If you meet someone who doesn’t share your values, you say “Goodbye, and God bless,” and move on. It isn’t complicated.
Your cruelty and self-righteousness says to me that you don’t have near the confidence and clarity in your boundaries and values that you purport to have.
Because true confidence, true self-knowledge, true clarity is understated. It’s subtle. It’s quiet.
I don’t have to go proclaiming to the rooftops about my boundaries and values because they’re my boundaries and values. And that’s what works for me in my dating life. So I’m not going to shame anyone.
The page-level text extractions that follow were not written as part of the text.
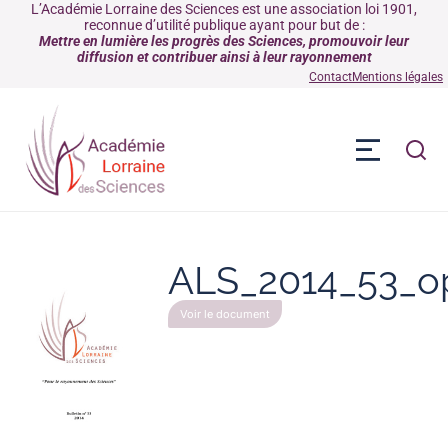
L’Académie Lorraine des Sciences est une association loi 1901,
reconnue d’utilité publique ayant pour but de :
Mettre en lumière les progrès des Sciences, promouvoir leur
diffusion et contribuer ainsi à leur rayonnement
Contact
Mentions légales
ALS_2014_53_o
Voir le document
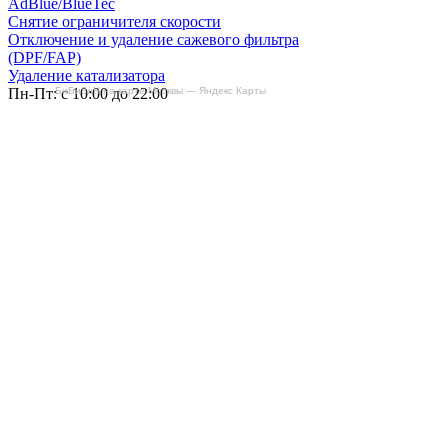
AdBlue/BlueTec
Снятие ограничителя скорости
Отключение и удаление сажевого фильтра
(DPF/FAP)
Удаление катализатора
Пн-Пт: с 10:00 до 22:00
БиБиЗоН на карте Москвы — Яндекс Карты
Сб: с 10:00 до 20:00
Вс: По согласованию
Сегодня работаем до 22:00
+7-(968)-701-82-81
Записаться онлайн
Copyright © 2008-2026, ООО “БиБиЗон”.
Все права защищены.
Все товарные знаки, перечисленные на
сайте, являются собственностью их
владельцев
и размещены в информационных целях.
Отзывы
Наши работы
Контакты
+7-(968)-701-82-81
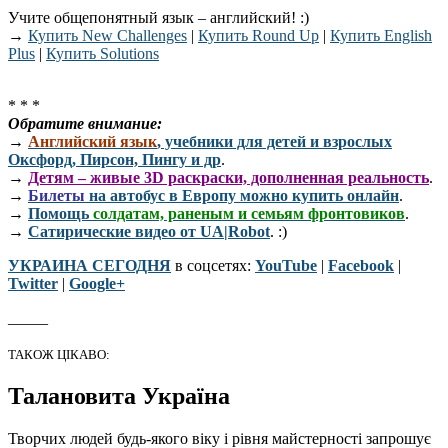
Учите общепонятный язык – английский! :)
→
Купить New Challenges
|
Купить Round Up
|
Купить English
Plus
|
Купить Solutions
* * *
Обратите внимание:
→
Английский язык
, учебники для детей и взрослых
Оксфорд, Пирсон, Пингу и др
.
→
Детям – живые 3D раскраски, дополненная реальность
.
→
Билеты
на автобус в Европу можно купить онлайн
.
→
Помощь
солдатам, раненым и семьям фронтовиков
.
→
Сатирические видео от UA|Robot
. :)
УКРАИНА СЕГОДНЯ
в соцсетях:
YouTube
|
Facebook
|
Twitter
|
Google+
_____
ТАКОЖ ЦІКАВО:
Талановита Україна
Творчих людей будь-якого віку і рівня майстерності запрошує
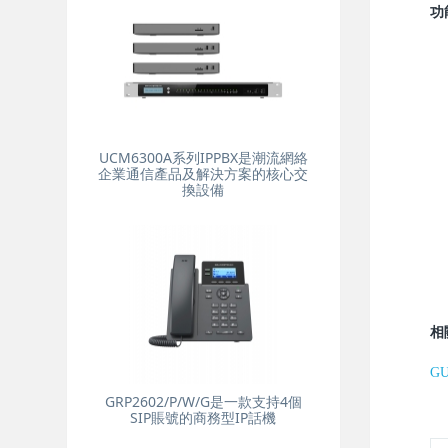
功
UCM6300A系列IPPBX是潮流網絡
企業通信產品及解決方案的核心交
換設備
相
G
GRP2602/P/W/G是一款支持4個
SIP賬號的商務型IP話機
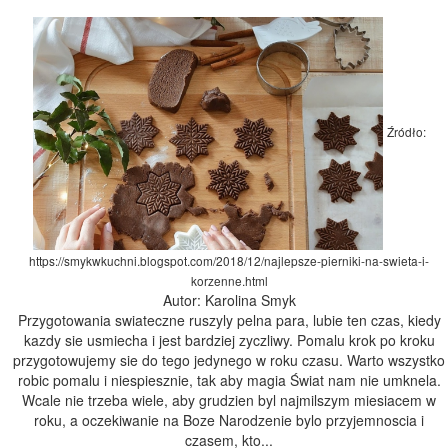
Źródło:
https://smykwkuchni.blogspot.com/2018/12/najlepsze-pierniki-na-swieta-i-
korzenne.html
Autor: Karolina Smyk
Przygotowania swiateczne ruszyly pelna para, lubie ten czas, kiedy
kazdy sie usmiecha i jest bardziej zyczliwy. Pomalu krok po kroku
przygotowujemy sie do tego jedynego w roku czasu. Warto wszystko
robic pomalu i niespiesznie, tak aby magia Świat nam nie umknela.
Wcale nie trzeba wiele, aby grudzien byl najmilszym miesiacem w
roku, a oczekiwanie na Boze Narodzenie bylo przyjemnoscia i
czasem, kto...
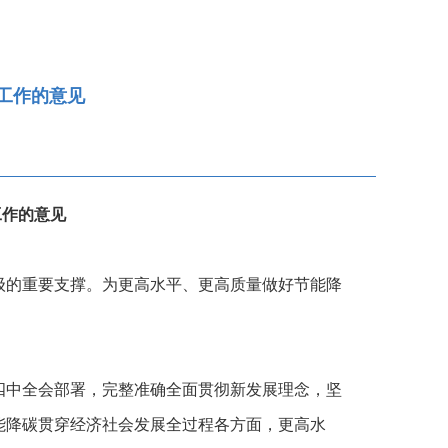
工作的意见
工作的意见
级的重要支撑。为更高水平、更高质量做好节能降
四中全会部署，完整准确全面贯彻新发展理念，坚
能降碳贯穿经济社会发展全过程各方面，更高水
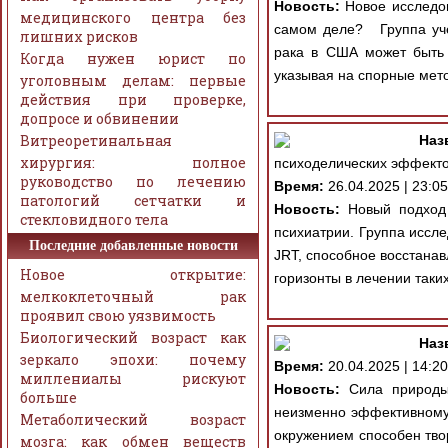
Новость:
Новое исследов
медицинского центра без
самом деле? Группа учён
лишних рисков
рака в США может быть 
Когда нужен юрист по
указывая на спорные мет
уголовным делам: первые
действия при проверке,
допросе и обвинении
Витреоретинальная
Наз
хирургия: полное
психоделических эффект
руководство по лечению
Время:
26.04.2025 | 23:05
патологий сетчатки и
Новость:
Новый подход 
стекловидного тела
психиатрии. Группа иссл
Последние добавленные новости
JRT, способное восстанав
Новое открытие:
горизонты в лечении таки
мелкоклеточный рак
проявил свою уязвимость
Биологический возраст как
Наз
зеркало эпохи: почему
Время:
20.04.2025 | 14:20
миллениалы рискуют
Новость:
Сила природы 
больше
неизменно эффективному
Метаболический возраст
окружением способен тво
мозга: как обмен веществ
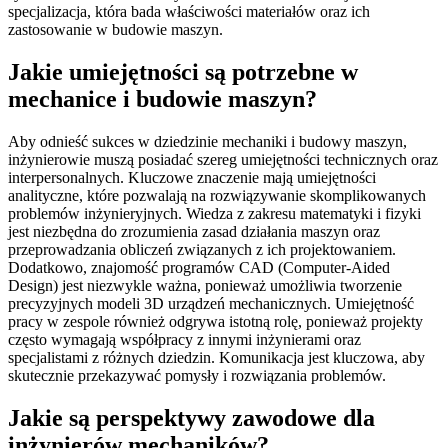
specjalizacja, która bada właściwości materiałów oraz ich
zastosowanie w budowie maszyn.
Jakie umiejętności są potrzebne w
mechanice i budowie maszyn?
Aby odnieść sukces w dziedzinie mechaniki i budowy maszyn,
inżynierowie muszą posiadać szereg umiejętności technicznych oraz
interpersonalnych. Kluczowe znaczenie mają umiejętności
analityczne, które pozwalają na rozwiązywanie skomplikowanych
problemów inżynieryjnych. Wiedza z zakresu matematyki i fizyki
jest niezbędna do zrozumienia zasad działania maszyn oraz
przeprowadzania obliczeń związanych z ich projektowaniem.
Dodatkowo, znajomość programów CAD (Computer-Aided
Design) jest niezwykle ważna, ponieważ umożliwia tworzenie
precyzyjnych modeli 3D urządzeń mechanicznych. Umiejętność
pracy w zespole również odgrywa istotną rolę, ponieważ projekty
często wymagają współpracy z innymi inżynierami oraz
specjalistami z różnych dziedzin. Komunikacja jest kluczowa, aby
skutecznie przekazywać pomysły i rozwiązania problemów.
Jakie są perspektywy zawodowe dla
inżynierów mechaników?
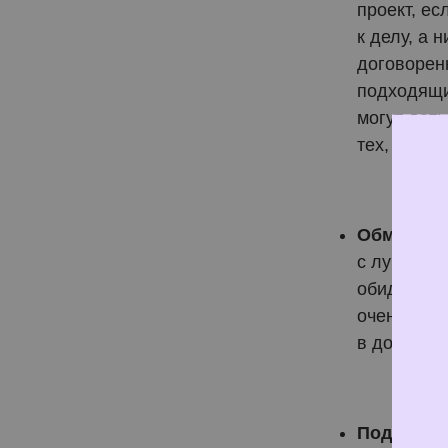
проект, ес
к делу, а 
договорен
подходящи
могут дат
тех, кто э
Обмен оп
с лучшей с
обидные пр
очень цен
в доверит
Поддержк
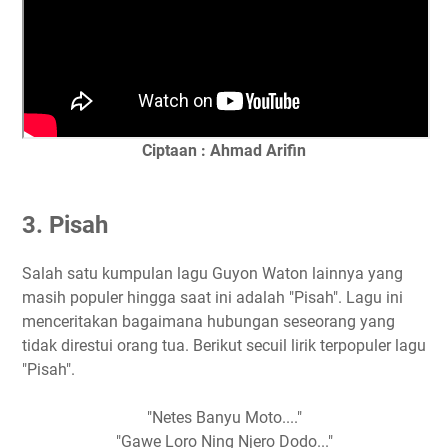
Ciptaan : Ahmad Arifin
3. Pisah
Salah satu kumpulan lagu Guyon Waton lainnya yang
masih populer hingga saat ini adalah "Pisah". Lagu ini
menceritakan bagaimana hubungan seseorang yang
tidak direstui orang tua. Berikut secuil lirik terpopuler lagu
"Pisah".
"Netes Banyu Moto...."
"Gawe Loro Ning Njero Dodo..."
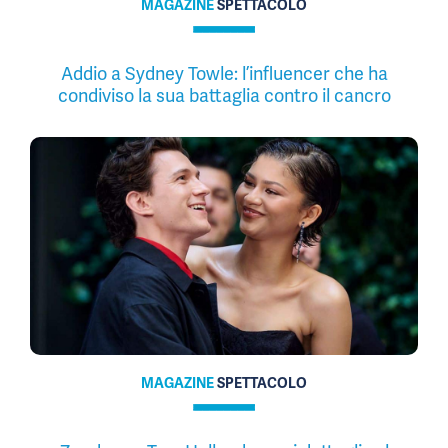
MAGAZINE
SPETTACOLO
Addio a Sydney Towle: l’influencer che ha
condiviso la sua battaglia contro il cancro
MAGAZINE
SPETTACOLO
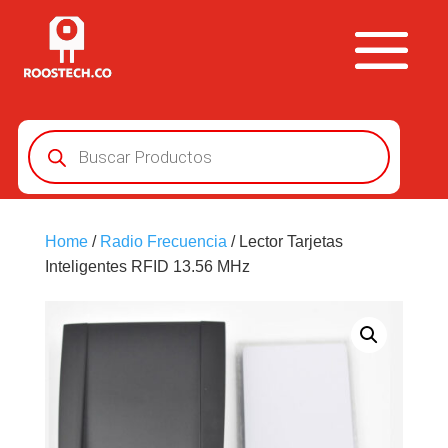
Búsqueda
de
productos
Home
/
Radio Frecuencia
/ Lector Tarjetas
Inteligentes RFID 13.56 MHz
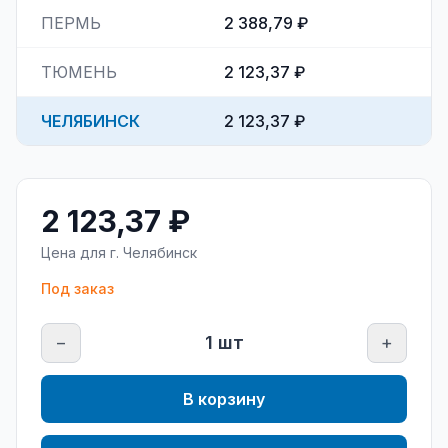
ПЕРМЬ
2 388,79 ₽
ТЮМЕНЬ
2 123,37 ₽
ЧЕЛЯБИНСК
2 123,37 ₽
2 123,37 ₽
Цена для г.
Челябинск
Под заказ
−
1
шт
+
В корзину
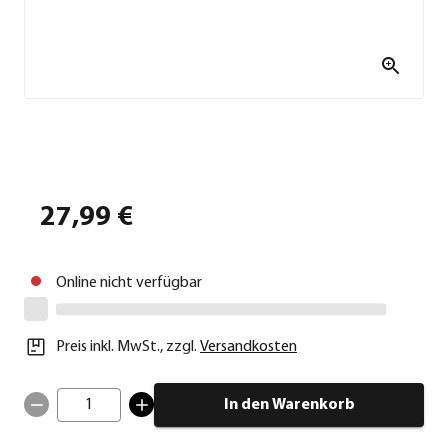
27,99 €
Online nicht verfügbar
Preis inkl. MwSt.
,
zzgl.
Versandkosten
1
In den Warenkorb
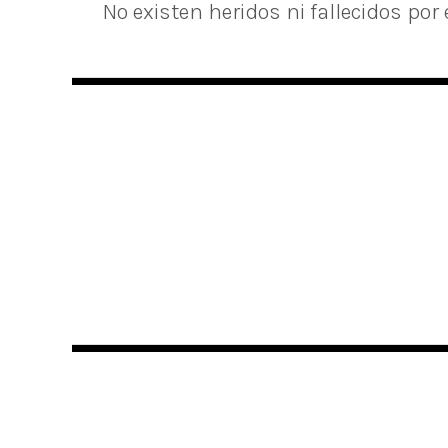
No existen heridos ni fallecidos por 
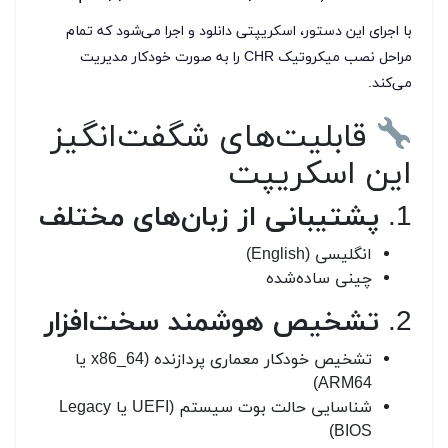
با اجرای این دستور، اسکریپتی دانلود و اجرا می‌شود که تمام
مراحل نصب میکروتیک CHR را به صورت خودکار مدیریت
می‌کند.
قابلیت‌های شگفت‌انگیز
این اسکریپت
1.
پشتیبانی از زبان‌های مختلف
انگلیسی (English)
چینی ساده‌شده
2.
تشخیص هوشمند سخت‌افزار
تشخیص خودکار معماری پردازنده (x86_64 یا
ARM64)
شناسایی حالت بوت سیستم (UEFI یا Legacy
BIOS)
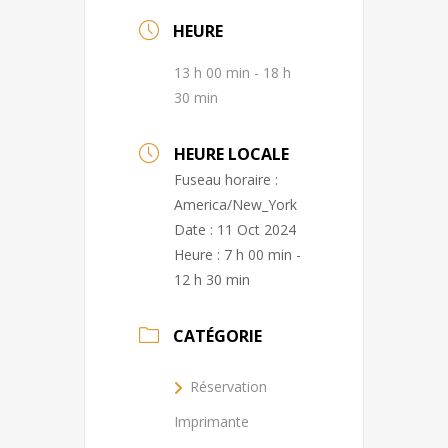
HEURE
13 h 00 min - 18 h
30 min
HEURE LOCALE
Fuseau horaire :
America/New_York
Date :
11 Oct 2024
Heure :
7 h 00 min -
12 h 30 min
CATÉGORIE
Réservation
Imprimante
I’m not going to get angry at people, certainly, if they don’t share my boundaries and values in relationships or if they’re violating my boundaries and values.
Dating is about trying to determine fit. It’s not about making moral judgments on the world and thinking that you’re better than everyone else. I know I’d be a good fit for a lot of women, and I’d be a terrible fit for a lot of women. I imagine the same is true for you. You’d be a great fit for a lot of people in the world, you probably be a lousy fit for a lot of people as well.
We’re not making moral judgments, necessarily. It’s simply about trying to determine fit, because life is short, life is precious, and you want to share your time with people who are a good fi. And it really is as simple as that.